Tucker Carlson Doesn't Care What The Media Think

Tucker Carlson Sounds Off On 'Dying' Media

NEW YORK -- When I recently sat down with Tucker Carlson for an article on conservative journalism, the Daily Caller editor-in-chief pushed back on questions about the conservatives being stuck in a media bubble by arguing that liberals create a media echo chamber of their own. Carlson also scoffed at the suggestion his site's reporting needs any validation from the legacy media.

Carlson's not the only one at The Daily Caller arguing against playing nice with the media establishment. Matt Lewis took away from my piece that "the easiest way to be respected, it seems, is to play it safe -– know your place –- and to certainly not challenge the media's liberal narratives." And that's something The Daily Caller isn't going to do.

Clearly, Carlson enjoys trouble-making and brings a gonzo spirit to his enterprise, as evident in Tuesday's Washington Post story: "For Daily Caller, Menendez controversy makes for 'a very good day.'" Despite ABC News' throwing into question the veracity of The Daily Caller's sources for a Nov. 1 report that Sen. Bob Menendez (D-N.J.) had sex with prostitutes in the Dominican Republic, the site's editor-in-chief doesn't seem bothered in the least.

"I'm not seeking their approval," Carlson said in the Post piece of detractors. "Why should I care if a bunch of losers on Twitter don't like it?"

I quoted Carlson on Tuesday about how he wants "aggression" from prospective Daily Caller staffers; is hiring journalists, not "wine stewards"; and doesn't care whether they have college degrees. Carlson also mentioned how a would-be Daily Caller reporter reminded him of "a spaniel the second you let him out of the truck, but before you start shooting birds.

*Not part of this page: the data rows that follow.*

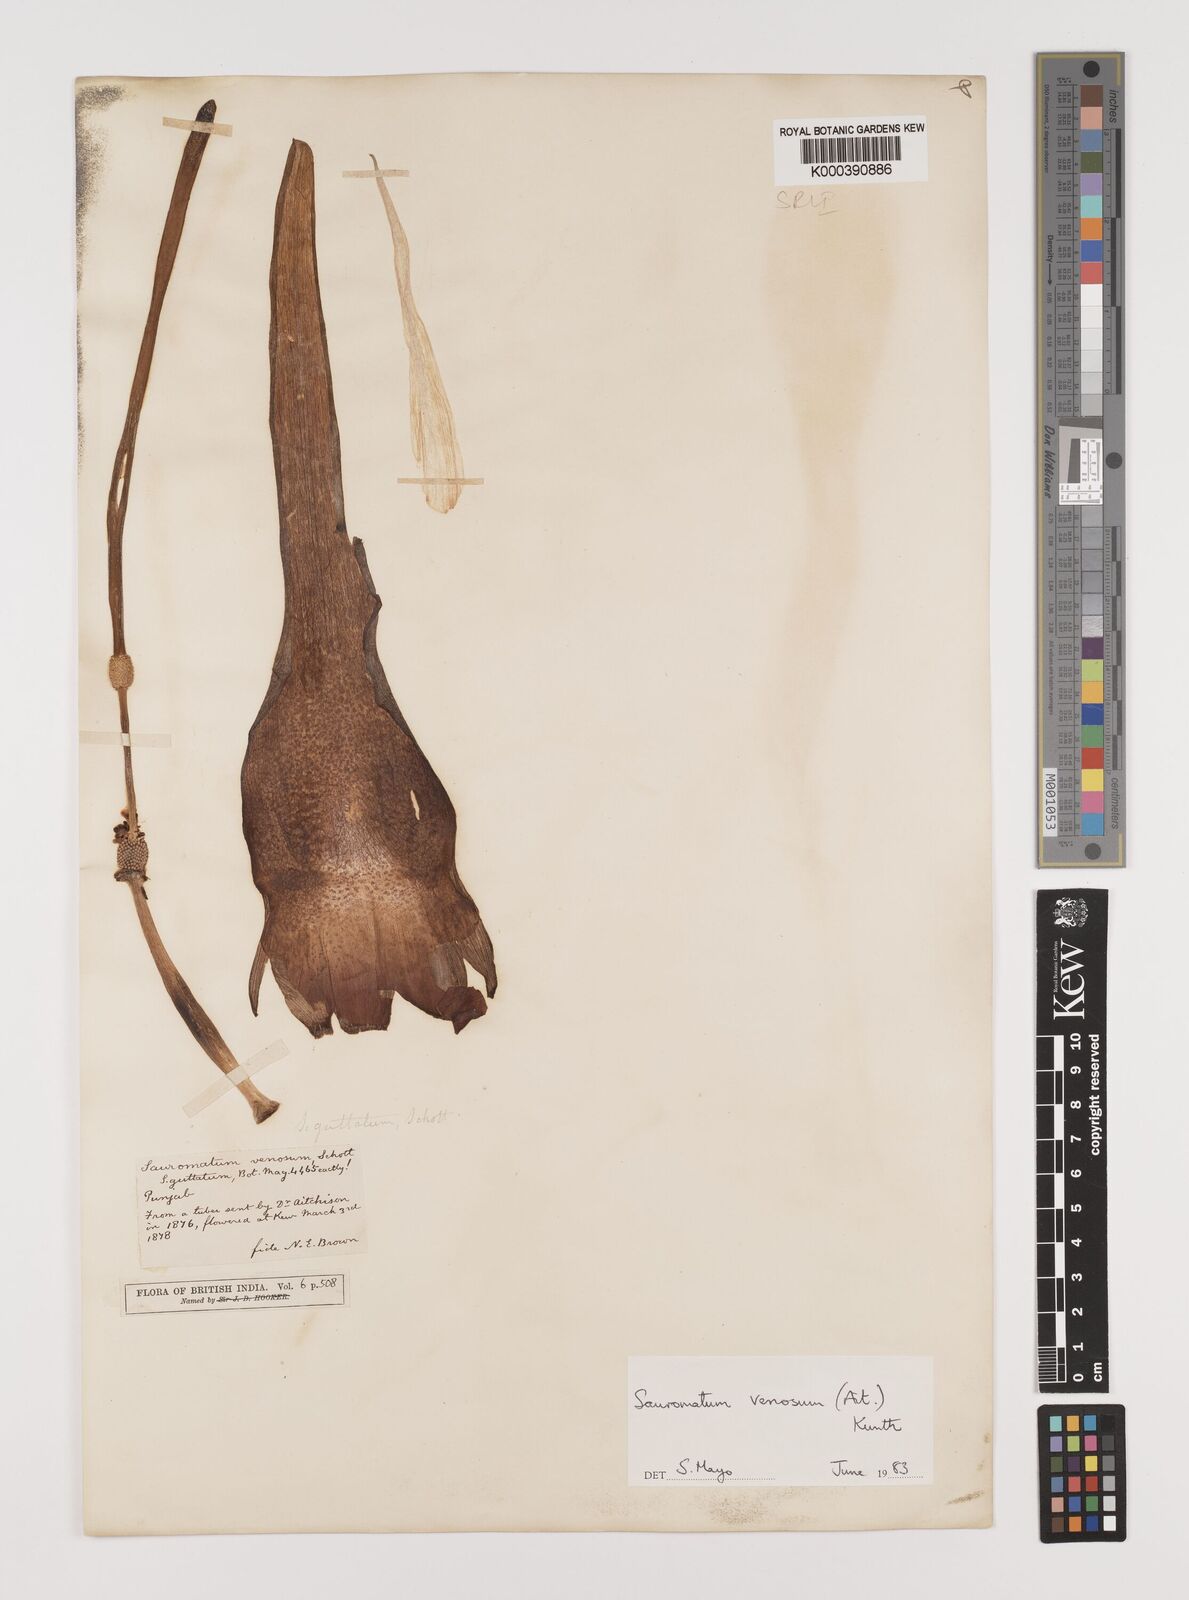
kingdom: Plantae
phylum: Tracheophyta
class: Liliopsida
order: Alismatales
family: Araceae
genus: Sauromatum
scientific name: Sauromatum venosum
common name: Voodoo lily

He literally can't wait to get a bird in his mouth." That's the type of reporter Carlson says he wants.

But there was more in our conversation showing Carlson's disdain for journalistic pedigree and politeness that didn't fit in the broader piece, including a riff on how he'd respond to applicants who went to journalism school and how professionalization of the craft leads to a shared worldview in the press corps:

You went to journalism school? Really? What did you do there? I don't even know what that means. I don't know what that is. Journalism school? Is there a more straightforward trade than journalism? It's not a profession. Plumbing is a profession. You can flood somebody's basement. It's a complicated business. Journalism? Find out what happened and tell your readers. How hard is that? The inverted pyramid. OK, story structure. I can teach that in an afternoon -- and I do. Spell the names right? OK, get a dictionary. It's just not -- What a waste of time, and it strikes me as the whole point of it is to give a professional gloss to what is really a trade (a), and (b) to narrow the available pool down to a certain class of people with a certain set of cultural assumptions. So everybody in journalism -- black, white, Hispanic, Asian -- they're all from exactly the same culture. They're all coastal. They're all secular. They've never held a gun before. They also have the same -- they're all pro-choice. They're all pro gay rights. That's fine. But the net effect is an echo chamber.

If the city staff of The New York Times -- had every one of them graduated from BYU [Brigham Young University], would the coverage be different? Yeah, probably. Probably a lot different. So I just think maybe the unintended consequence of professionalizing journalism is that all journalists come from the same background and think the same things and have the same assumptions. There's no diversity at all. And I'm not talking about racial diversity, which is, by far, the shallowest and least interesting kind of diversity. But I mean cultural and ideological diversity. And I don't think you should hire right-wingers. I don't care if they have some affirmative action program for right-wingers. That's stupid. But just make sure every third person's from North Dakota. That'll fix it.

Carlson also spoke about the response he received from journalists after Neil Munro, the Daily Caller's White House reporter, famously interrupted President Barack Obama speaking in the Rose Garden:

I was confronted and screamed at by Jonathan Alter, the longtime Newsweek correspondent, outside a restaurant in Charlotte, because my reporter dared ask an impolite question of the president. I said to him what I thought from the beginning, "Since when is politeness an important criterion for journalism?"

My dad was a journalist. The journalists I grew up around were all people with bad table manners and abrupt manners and highly aggressive, direct postures, and they were kind of not really fit for indoor work. They were super-aggressive people ... The good journalists I know still are, including the liberal ones.

We also discussed the Menendez story, prior to the recent reports in The Washington Post and ABC News. I asked why mainstream news outlets -- some of which followed up on the money angle and the senator's having accepted flights to the Dominican Republic from a wealthy donor -- didn't follow up on the prostitution angle.

We interviewed a couple of prostitutes on tape who said they, you know, knew Menendez and he was hiring hookers and having sex with them. That seemed like a story to me. I don't know how you wouldn't run that. And we were attacked for it. ... I actually don't care that much, because I just assume that people are going to dismiss some of our reporting because they don't like my politics. There's nothing I can do about that, so I try not to pay attention.

As for the news media either not crediting or dismissing The Daily Caller's Menendez reporting:

Whatever. Those people are all dying. The Washington Post won't exist 20 years from now. I'm not celebrating that fact. It's sad. They took a great newspaper and destroyed it -- just small-minded, frightened people. You know what I mean? So I mean, I try and keep that in mind when I get mad about it.